Today's numbers according to my ColorQ are:
FC 5.19
pH 7.2
CH 111
TA 93
CYA 37
Operating temp 98F
Note that this spa doesn't have operating jets so it's just a hot tub for now.
Today's numbers according to my ColorQ are:
FC 5.19
pH 7.2
CH 111
TA 93
CYA 37
Operating temp 98F
Note that this spa doesn't have operating jets so it's just a hot tub for now.
Ok.
I had to look up the CPT -- it appears that's new this year, and is the brainchild of a "Tom Donaldson" about which I can only discover that he's involved with the APSP. I can't find any other information about him, so I have no idea how knowledgeable he is.
Let me make two suggestions:
1. Read the Best Guess page, linked in Janet's (aylad) blue signature bar above. That is CRITICAL information for you.
2. Read Chem_Geek's corrections to the CPO manual, here: http://richardfalk.home.comcast.net/...uggestions.pdf
I'll further make this observation: there are only 3 possible ways I know for you to keep the sort of pool and spa you describe sanitary, during high use periods:
1. Install ORP/pH control systems on BOTH the pool and the spa, with bleach and muriatic feed using carefully maintained pumps. Check and calibrate these at least 1x per week. (SWCG's could be used instead of bleach feed) OR
2. Test and adjust the pools 2x daily during low load periods and hourly during high load periods.
3. Run the pool and spa with VERY high CYA levels, and correspondingly high FC levels (per the Best Guess page). Caution: depending on bather load, this may NOT be sufficient with the spa.
*** I will not help you 'get by' in the typical hotel/motel/apartment complex manner. Those pools are almost NEVER sanitary. ***
I don't want to "get by" and the owner who is an MD doesn't want to get by either. We're going to do ths right and we're not going to make people sick.

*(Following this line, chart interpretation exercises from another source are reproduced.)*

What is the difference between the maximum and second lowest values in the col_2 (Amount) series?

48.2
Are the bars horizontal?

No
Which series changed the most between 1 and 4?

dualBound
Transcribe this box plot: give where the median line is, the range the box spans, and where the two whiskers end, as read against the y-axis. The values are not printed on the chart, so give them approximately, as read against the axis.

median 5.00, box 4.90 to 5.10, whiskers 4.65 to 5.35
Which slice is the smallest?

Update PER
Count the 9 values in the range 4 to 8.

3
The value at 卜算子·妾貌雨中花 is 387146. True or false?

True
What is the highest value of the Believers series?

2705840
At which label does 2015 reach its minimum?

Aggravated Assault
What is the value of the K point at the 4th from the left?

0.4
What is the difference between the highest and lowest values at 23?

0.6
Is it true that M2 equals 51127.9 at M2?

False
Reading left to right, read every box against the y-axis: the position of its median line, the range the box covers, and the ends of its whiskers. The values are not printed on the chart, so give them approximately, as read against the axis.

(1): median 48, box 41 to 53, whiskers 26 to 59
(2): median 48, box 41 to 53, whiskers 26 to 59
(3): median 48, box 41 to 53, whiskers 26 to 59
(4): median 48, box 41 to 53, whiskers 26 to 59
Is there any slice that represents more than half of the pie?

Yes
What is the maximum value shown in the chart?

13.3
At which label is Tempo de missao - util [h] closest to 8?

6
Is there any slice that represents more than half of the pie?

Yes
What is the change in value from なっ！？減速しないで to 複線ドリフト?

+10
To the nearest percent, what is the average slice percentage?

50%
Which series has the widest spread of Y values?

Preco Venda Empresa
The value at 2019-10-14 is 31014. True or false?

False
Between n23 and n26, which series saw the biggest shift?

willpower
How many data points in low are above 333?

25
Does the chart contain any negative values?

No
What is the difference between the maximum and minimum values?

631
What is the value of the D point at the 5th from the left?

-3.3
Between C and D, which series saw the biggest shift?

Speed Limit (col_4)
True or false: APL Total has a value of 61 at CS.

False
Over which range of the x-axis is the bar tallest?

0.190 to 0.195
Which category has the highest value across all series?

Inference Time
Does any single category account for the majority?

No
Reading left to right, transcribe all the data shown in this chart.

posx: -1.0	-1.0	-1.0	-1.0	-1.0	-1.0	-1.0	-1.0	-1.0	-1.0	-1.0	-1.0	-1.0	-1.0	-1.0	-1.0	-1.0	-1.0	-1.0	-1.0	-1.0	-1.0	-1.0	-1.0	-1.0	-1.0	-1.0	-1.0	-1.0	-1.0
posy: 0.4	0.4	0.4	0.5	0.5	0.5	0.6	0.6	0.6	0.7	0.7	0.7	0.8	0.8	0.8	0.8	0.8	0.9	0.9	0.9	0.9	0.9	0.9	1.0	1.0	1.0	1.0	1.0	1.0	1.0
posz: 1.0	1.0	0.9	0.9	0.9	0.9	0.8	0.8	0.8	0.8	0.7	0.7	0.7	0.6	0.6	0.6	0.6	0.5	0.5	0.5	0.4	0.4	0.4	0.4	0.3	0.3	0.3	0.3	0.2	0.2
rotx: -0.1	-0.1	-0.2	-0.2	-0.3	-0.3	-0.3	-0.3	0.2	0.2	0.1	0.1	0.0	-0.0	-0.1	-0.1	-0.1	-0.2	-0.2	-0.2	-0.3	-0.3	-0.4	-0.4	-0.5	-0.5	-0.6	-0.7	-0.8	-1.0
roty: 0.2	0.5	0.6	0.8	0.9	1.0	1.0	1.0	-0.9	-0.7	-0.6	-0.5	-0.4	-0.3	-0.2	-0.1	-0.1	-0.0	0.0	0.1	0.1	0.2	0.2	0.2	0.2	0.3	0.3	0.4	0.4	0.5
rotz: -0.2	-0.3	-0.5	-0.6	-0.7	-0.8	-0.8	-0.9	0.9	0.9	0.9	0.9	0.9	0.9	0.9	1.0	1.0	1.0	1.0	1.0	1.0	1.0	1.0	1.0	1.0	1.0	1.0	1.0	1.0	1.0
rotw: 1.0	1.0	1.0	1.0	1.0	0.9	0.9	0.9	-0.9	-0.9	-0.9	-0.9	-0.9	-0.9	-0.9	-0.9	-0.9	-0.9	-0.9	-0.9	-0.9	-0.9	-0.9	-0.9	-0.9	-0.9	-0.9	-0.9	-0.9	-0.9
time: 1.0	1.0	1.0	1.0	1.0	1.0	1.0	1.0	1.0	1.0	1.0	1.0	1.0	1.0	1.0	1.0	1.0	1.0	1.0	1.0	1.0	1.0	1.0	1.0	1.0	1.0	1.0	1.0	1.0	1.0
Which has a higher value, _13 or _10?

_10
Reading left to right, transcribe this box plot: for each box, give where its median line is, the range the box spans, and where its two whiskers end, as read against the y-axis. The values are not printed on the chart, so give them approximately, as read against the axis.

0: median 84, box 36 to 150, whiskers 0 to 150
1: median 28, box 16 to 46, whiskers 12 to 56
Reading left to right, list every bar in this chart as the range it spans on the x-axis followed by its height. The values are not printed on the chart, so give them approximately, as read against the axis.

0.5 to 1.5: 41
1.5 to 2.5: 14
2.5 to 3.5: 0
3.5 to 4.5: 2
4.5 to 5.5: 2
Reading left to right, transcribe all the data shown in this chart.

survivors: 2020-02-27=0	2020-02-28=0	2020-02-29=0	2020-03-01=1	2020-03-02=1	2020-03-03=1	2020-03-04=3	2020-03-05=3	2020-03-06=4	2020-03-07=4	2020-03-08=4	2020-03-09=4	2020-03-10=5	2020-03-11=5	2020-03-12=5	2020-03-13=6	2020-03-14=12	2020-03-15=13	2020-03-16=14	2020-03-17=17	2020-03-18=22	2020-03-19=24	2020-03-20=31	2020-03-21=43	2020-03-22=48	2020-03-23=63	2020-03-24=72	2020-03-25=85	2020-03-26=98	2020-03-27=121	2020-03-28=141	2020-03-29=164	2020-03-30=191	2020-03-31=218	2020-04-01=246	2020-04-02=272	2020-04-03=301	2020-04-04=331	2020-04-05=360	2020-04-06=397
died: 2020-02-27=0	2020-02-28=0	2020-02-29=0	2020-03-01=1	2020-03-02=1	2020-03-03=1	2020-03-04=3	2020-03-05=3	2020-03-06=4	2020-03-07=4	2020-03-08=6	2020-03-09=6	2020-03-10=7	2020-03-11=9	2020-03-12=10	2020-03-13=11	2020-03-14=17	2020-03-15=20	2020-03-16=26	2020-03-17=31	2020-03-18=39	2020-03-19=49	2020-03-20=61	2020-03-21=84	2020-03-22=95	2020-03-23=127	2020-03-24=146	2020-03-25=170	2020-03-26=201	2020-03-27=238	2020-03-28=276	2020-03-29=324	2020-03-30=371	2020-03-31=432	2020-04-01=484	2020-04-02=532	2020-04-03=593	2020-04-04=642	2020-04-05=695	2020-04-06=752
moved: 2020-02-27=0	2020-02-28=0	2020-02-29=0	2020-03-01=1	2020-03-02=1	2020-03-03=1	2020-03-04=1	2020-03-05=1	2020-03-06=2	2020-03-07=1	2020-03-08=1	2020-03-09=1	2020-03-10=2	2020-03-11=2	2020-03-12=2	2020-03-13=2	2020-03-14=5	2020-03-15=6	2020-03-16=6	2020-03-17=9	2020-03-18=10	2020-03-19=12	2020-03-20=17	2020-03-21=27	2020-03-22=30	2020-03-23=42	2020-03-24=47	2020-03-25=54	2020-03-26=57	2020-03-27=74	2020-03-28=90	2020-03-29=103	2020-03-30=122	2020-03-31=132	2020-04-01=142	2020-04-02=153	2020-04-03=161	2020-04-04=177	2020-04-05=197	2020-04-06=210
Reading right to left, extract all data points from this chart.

The facilites were mismanaged in a totally lackadasical manner for somewhat more than a year. I took the CPT course and volunteered not knowing what I was getting into, but I think that's it's my pool and my hot tub so I'd better get with it.
Thanks for any help you can give.
This is my first big weekend and it appears to be successful so far. This morning the spa FC was 2.8 and the pool was 9+, so I tossed a puck into the spa at about 2 pm and later six pucks went into the pool. By experience I know that a puck results in FC 9+ initially for the spa and it doesn't drop below 1 in 24 hours and six pucks in the pool get FC 9.8 decreasing to around FC 5.
I know this is "getting by" but we can't close down on Labor Day weekend.
I understand that, and can accept it.
But you'll need to get BOTH a K1000 (or an HTH 6-way) and a K2006C to manage those properly. If you've read the Best Guess page, you should have some idea why CYA levels are so critical. Order links for the kits can be found on the kit info page linked in my blue signature bar.
First question..will my ColorQ be sufficient?
The first day after a big weekend..
Spa
FC 10
pH 6.8
ALK 39
CH 62
CYA 14
I dumped in approx 16oz sodium bicarbonate.
I don't have any fears of recovering the spa. We just had a tremdous overload over the weekend with an outrageous splashout and refill. FC 10 is resulting from a puck; tomorrow I'll go back to bleach.
The pool's bothering me.
FC 6.75
TC 7.52
pH 7
ALK 113
CH 128
CYA 125+
I used approx 3 pounds generic dichlor shock. I believe we can either dump the pool or wait a couple of weeks and it'll be to cold to swim.
My problem is that I say dump the pool. Even the pool store says dump the pool. But the trusted pool contractor says to wait it out and CYA will decline.
+ You need to switch to bleach. Period.
+ You need to maintain OTO DARK yellow (ie FC > 10 ppm)
+ You need to re-test your CYA using a 1:1 dilution with distilled water.
+ And, no, your ColorQ will not be sufficient, because it cannot measure chlorine levels above 10, which is something you have to do IF you want to run the pool well AND plan to have CYA levels above 40 ppm.
+ Your CYA levels *will* decline once the pool gets winter-slimed. It will NOT decline if you maintain a clear water chlorinated pool all winter. CYA is rapidly bio-degraded by a variety of bacteria that apparently typically make up a component of winter pool slime. The problem is, the end point of this process can be one of three things: nitrogen gas, nitrates (algae fertilizer), or ammonia. If it's ammonia, you will have a nightmare start-up next spring, unless you drain and refill.